__Instructions to follow__. Go through the records below and report each line with "eltűnt" in it.

__Source records__.

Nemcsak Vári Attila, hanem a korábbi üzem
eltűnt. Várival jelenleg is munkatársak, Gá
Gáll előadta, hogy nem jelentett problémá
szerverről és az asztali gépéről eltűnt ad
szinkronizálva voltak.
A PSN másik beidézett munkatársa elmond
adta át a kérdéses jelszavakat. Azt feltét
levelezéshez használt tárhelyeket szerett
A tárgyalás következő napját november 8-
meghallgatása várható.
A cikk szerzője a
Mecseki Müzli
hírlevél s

__Written response__.
eltűnt. Várival jelenleg is munkatársak, Gá
szerverről és az asztali gépéről eltűnt ad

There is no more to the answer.